> [What the task asks]:
Reproduce all records word for word.

> [Input material]:
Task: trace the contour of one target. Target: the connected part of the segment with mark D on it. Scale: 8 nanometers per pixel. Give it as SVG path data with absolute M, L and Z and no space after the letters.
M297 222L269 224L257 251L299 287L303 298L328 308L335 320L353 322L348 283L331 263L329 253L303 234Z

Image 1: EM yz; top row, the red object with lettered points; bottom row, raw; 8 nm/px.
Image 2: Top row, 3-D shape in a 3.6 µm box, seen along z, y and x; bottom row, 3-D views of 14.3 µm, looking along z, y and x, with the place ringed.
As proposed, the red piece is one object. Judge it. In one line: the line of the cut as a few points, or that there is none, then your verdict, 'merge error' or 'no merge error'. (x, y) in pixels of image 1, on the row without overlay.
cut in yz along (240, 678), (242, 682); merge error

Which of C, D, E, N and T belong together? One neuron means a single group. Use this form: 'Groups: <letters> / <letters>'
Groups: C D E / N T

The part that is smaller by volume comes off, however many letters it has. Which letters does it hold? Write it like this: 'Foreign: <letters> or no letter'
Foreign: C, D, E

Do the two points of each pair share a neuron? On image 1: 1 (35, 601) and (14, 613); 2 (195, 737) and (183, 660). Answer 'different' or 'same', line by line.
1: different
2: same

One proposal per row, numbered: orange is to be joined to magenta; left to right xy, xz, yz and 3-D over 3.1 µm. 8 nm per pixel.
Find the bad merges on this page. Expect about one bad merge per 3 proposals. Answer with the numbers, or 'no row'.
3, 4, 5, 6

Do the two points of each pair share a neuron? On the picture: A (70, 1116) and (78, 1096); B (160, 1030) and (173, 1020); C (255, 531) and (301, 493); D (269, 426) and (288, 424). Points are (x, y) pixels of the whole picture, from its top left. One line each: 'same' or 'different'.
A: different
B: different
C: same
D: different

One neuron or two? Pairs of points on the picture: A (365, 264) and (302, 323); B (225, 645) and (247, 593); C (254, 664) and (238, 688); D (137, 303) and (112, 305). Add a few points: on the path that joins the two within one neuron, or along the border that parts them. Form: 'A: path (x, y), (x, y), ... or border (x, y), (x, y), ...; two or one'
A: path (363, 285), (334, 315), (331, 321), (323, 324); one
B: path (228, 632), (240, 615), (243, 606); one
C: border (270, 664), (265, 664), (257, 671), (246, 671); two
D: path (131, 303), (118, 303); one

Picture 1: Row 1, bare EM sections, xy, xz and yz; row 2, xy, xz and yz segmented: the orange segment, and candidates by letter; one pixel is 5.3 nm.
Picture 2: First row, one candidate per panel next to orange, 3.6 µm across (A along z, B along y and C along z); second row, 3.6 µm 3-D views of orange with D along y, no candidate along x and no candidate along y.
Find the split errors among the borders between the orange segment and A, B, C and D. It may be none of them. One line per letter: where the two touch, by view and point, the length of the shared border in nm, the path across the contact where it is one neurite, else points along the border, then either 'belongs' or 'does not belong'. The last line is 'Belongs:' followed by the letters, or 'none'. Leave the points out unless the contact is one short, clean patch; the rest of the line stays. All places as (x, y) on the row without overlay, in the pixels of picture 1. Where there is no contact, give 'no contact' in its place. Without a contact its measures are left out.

> [Answer area]:
Task: trace the contour of one target. Target: the connected part of the segment with mark D on it. Scale: 8 nanometers per pixel. Give it as SVG path data with absolute M, L and Z and no space after the letters.
M297 222L269 224L257 251L299 287L303 298L328 308L335 320L353 322L348 283L331 263L329 253L303 234Z

Image 1: EM yz; top row, the red object with lettered points; bottom row, raw; 8 nm/px.
Image 2: Top row, 3-D shape in a 3.6 µm box, seen along z, y and x; bottom row, 3-D views of 14.3 µm, looking along z, y and x, with the place ringed.
As proposed, the red piece is one object. Judge it. In one line: the line of the cut as a few points, or that there is none, then your verdict, 'merge error' or 'no merge error'. (x, y) in pixels of image 1, on the row without overlay.
cut in yz along (240, 678), (242, 682); merge error

Which of C, D, E, N and T belong together? One neuron means a single group. Use this form: 'Groups: <letters> / <letters>'
Groups: C D E / N T

The part that is smaller by volume comes off, however many letters it has. Which letters does it hold? Write it like this: 'Foreign: <letters> or no letter'
Foreign: C, D, E

Do the two points of each pair share a neuron? On image 1: 1 (35, 601) and (14, 613); 2 (195, 737) and (183, 660). Answer 'different' or 'same', line by line.
1: different
2: same

One proposal per row, numbered: orange is to be joined to magenta; left to right xy, xz, yz and 3-D over 3.1 µm. 8 nm per pixel.
Find the bad merges on this page. Expect about one bad merge per 3 proposals. Answer with the numbers, or 'no row'.
3, 4, 5, 6

Do the two points of each pair share a neuron? On the picture: A (70, 1116) and (78, 1096); B (160, 1030) and (173, 1020); C (255, 531) and (301, 493); D (269, 426) and (288, 424). Points are (x, y) pixels of the whole picture, from its top left. One line each: 'same' or 'different'.
A: different
B: different
C: same
D: different

One neuron or two? Pairs of points on the picture: A (365, 264) and (302, 323); B (225, 645) and (247, 593); C (254, 664) and (238, 688); D (137, 303) and (112, 305). Add a few points: on the path that joins the two within one neuron, or along the border that parts them. Form: 'A: path (x, y), (x, y), ... or border (x, y), (x, y), ...; two or one'
A: path (363, 285), (334, 315), (331, 321), (323, 324); one
B: path (228, 632), (240, 615), (243, 606); one
C: border (270, 664), (265, 664), (257, 671), (246, 671); two
D: path (131, 303), (118, 303); one

Picture 1: Row 1, bare EM sections, xy, xz and yz; row 2, xy, xz and yz segmented: the orange segment, and candidates by letter; one pixel is 5.3 nm.
Picture 2: First row, one candidate per panel next to orange, 3.6 µm across (A along z, B along y and C along z); second row, 3.6 µm 3-D views of orange with D along y, no candidate along x and no candidate along y.
Find the split errors among the borders between the orange segment and A, B, C and D. It may be none of them. One line per letter: where the two touch, by view and point, the length of the shared border in nm, the path across the contact where it is one neurite, else points along the border, then either 'belongs' or 'does not belong'. The last line is 'Belongs:' followed by the letters, or 'none'. Leave the points out unless the contact is one short, clean patch; the rest of the line stays. All places as (x, y) on the row without overlay, in the pixels of picture 1. Where there is no contact, give 'no contact' in its place. Without a contact its measures are left out.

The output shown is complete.